益永利明さんの獄中雑記

支援連ニュース No.168

 ▼伊藤ルイさんの逝去を新聞で知り、突然の訃報にぼうぜ
んとしました。Tシャツ裁判での証言が「…伊藤ルイの遺言
てす」という言葉で結ばれているのを読んだときは、まさか
それが文字通りの意味で言われたのだとは思いませんでした
が、ルイさんは、この証言をしたとき、すでに、別れの日が
近づいているのをはっきり予感していたのですね。私たちに
たくさんの贈り物を残して、あなたは重い衣を脱ぎすて、軽
やかに、自由な霊の国に旅立たれました。
 ▼七月五日のTシャツ裁判(証拠調期日)は、最近にない
良い体調で臨むことができました。午前九時五十分ころ、職
員が迎えに来て、保安課の二階にある一室に私を連れていき
ました。部屋には三人の裁判官と二人の書記官、二人の速記
官、四人の被告代理人、そして西川伸一証人という、関係者
全員がすでに席について、私の登場を待っていました。

════════════════

→ **作業指示 1**:
下の一覧について、「Inspect the photo」を含む行から「Answer: 0° — it already faces it」を含む行まで（両端を含む）を、空行を除き一行ごとに一つの文字列としてJSONのリストで示してください。

→ **提示データ**:
════════════════

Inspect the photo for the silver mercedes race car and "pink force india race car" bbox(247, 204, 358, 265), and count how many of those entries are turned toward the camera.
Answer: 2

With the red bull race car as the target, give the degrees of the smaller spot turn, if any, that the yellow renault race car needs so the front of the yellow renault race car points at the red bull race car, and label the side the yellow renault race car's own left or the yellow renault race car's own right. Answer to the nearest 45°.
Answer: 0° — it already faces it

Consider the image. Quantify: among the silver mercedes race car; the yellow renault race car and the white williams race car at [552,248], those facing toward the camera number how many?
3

════════════════

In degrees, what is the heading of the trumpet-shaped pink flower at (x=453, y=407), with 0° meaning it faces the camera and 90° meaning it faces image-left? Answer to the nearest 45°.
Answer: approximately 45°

════════════════

→ **作業指示 2**:
獄中雑記によると、七月五日のTシャツ裁判の日、職員が迎えに来たのは何時ころですか。

→ **最終回答 1**:
[
  "Inspect the photo for the silver mercedes race car and \"pink force india race car\" bbox(247, 204, 358, 265), and count how many of those entries are turned toward the camera.",
  "Answer: 2",
  "With the red bull race car as the target, give the degrees of the smaller spot turn, if any, that the yellow renault race car needs so the front of the yellow renault race car points at the red bull race car, and label the side the yellow renault race car's own left or the yellow renault race car's own right. Answer to the nearest 45°.",
  "Answer: 0° — it already faces it"
]

→ **最終回答 2**:
午前九時五十分ころです。